Thursday 1 October 2009
Road Songs (Special Edition)
Amongst the many pleasures I have found in driving there is one that has become an art, at least for me: braking. There are two others to which I will refer in future special editions, but braking merits its own post.
And I am not merely talking about the act of bringing a car to a complete halt by applying force against the friction of the road, but rather the subtle changes that occur as I shift from gear to gear.
The E70 westbound from Cantabria to Asturias recently offered me the chance to enjoy this lesser-known gem. And I’ve come to think of it in the same way a musician regards his/her own playing and/or singing skills, hence the inclusion in this special edition of ‘Road Songs’.
The M25 here in the UK is not a very good place to practise the art of braking. It is usually choc-a-bloc with traffic jams everywhere and rather than enjoying the kinetic energy involved in the process, you end up feeling claustrophobic and on the brink of a road-rage fit. The 'Ocho Vías' motorway on which I drove in Cuba earlier this year was somewhat flat and monotonous, although surprisingly in good conditions, so that's another no-go. How different the picture was in the Spanish countryside. The E70, a long stretch of road that meanders from the Basque Country to Galicia - becoming A8 in the process - had plenty of soft slopes and suave bends (there’ll be another special post on bends, by the way). In the distance rolling hills helter-skeltered through the Iberian landscape. Deep valleys called out to the driver’s attentive eye and the nature lover in me slowed the car down whenever possible and soaked up the surroundings. Tiny hamlets hung on to perilous slopes.
It was this combination of driving - and braking, of course - and music playing on the car stereo that made me wonder if the arts could widen up its scope to include this dissipation of energy as yet another proof of man's creative nature. In the same way a pianist presses a key on his or her instrument to elicit a particular sound, when I press down on the brake pedal the effect sometimes can be that of the coupling of acoustic energy and air to produce sound. And no, it is not of the screeching type, although that happens all too often.

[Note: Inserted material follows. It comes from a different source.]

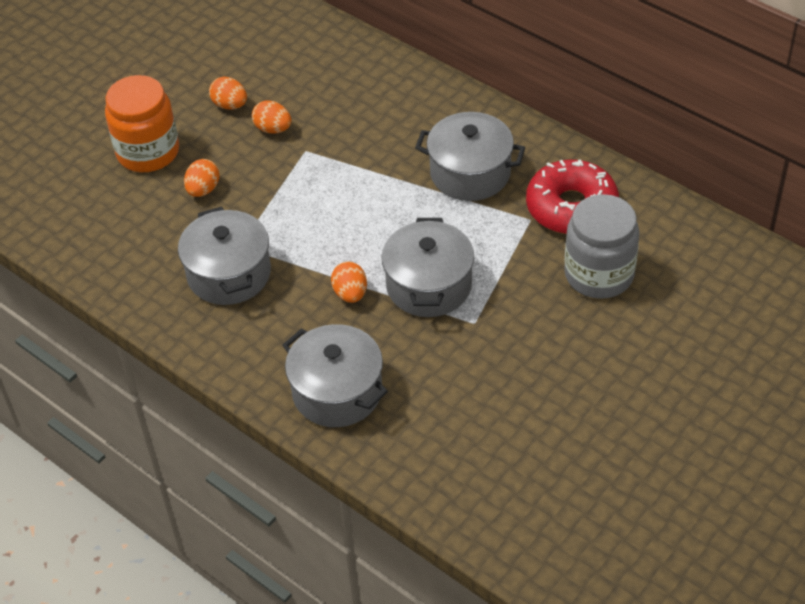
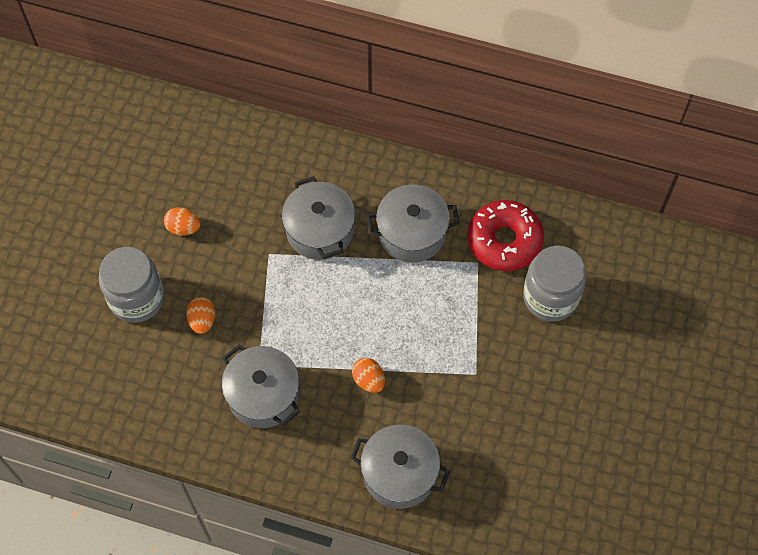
camera: 25 degrees left, 15 degrees up
orange jar [105,75,179,172] -> grey jar [99,247,164,323]
orange egg [252,100,291,134] -> none
grey pot [381,218,474,317] -> grey pot moved to [282,176,355,260]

My first example tonight is Maria Rita and her excellent song 'Muito Pouco'. At 2:27, there's a tiny stop of half a second before the music goes up a couple of notches. It is the equivalent of braking smoothly around a bend on a broad motorway, bringing the car from fifth gear down to fourth and then beefing it back up to fifth. Beautiful.
My second offering tonight comes all the way from Italy (I promised more music from that European nation and I'm keeping my word). Eros Ramazzotti brings back memories galore, especially to those who, like me, enjoyed his well-deserved popularity in the early 90s in Cuba. This song, 'Musica E', is so full of stops that it could well be used in a driving lesson, teaching future drivers how to apply the brake, where and when. The way the musicians and singer meander through the melody reminds me of trips on hilly roads. I hope you enjoy it.
Third track tonight has that perfect combination of pop and classical music mixed together. I have always loved Jamiroquai but even I was taken by surprise when this track first came out. And I remember playing it on a loop on my Walkman. At 3:18 the brakes are applied and yet you have the feeling that he has let the musical car coast a little bit, as if not wanting the song to finish. The same sentiment I have when I come to the end of my journey and I brake slowly until it's time to bring the clutch pedal down. Smoothly. Thanks and happy driving!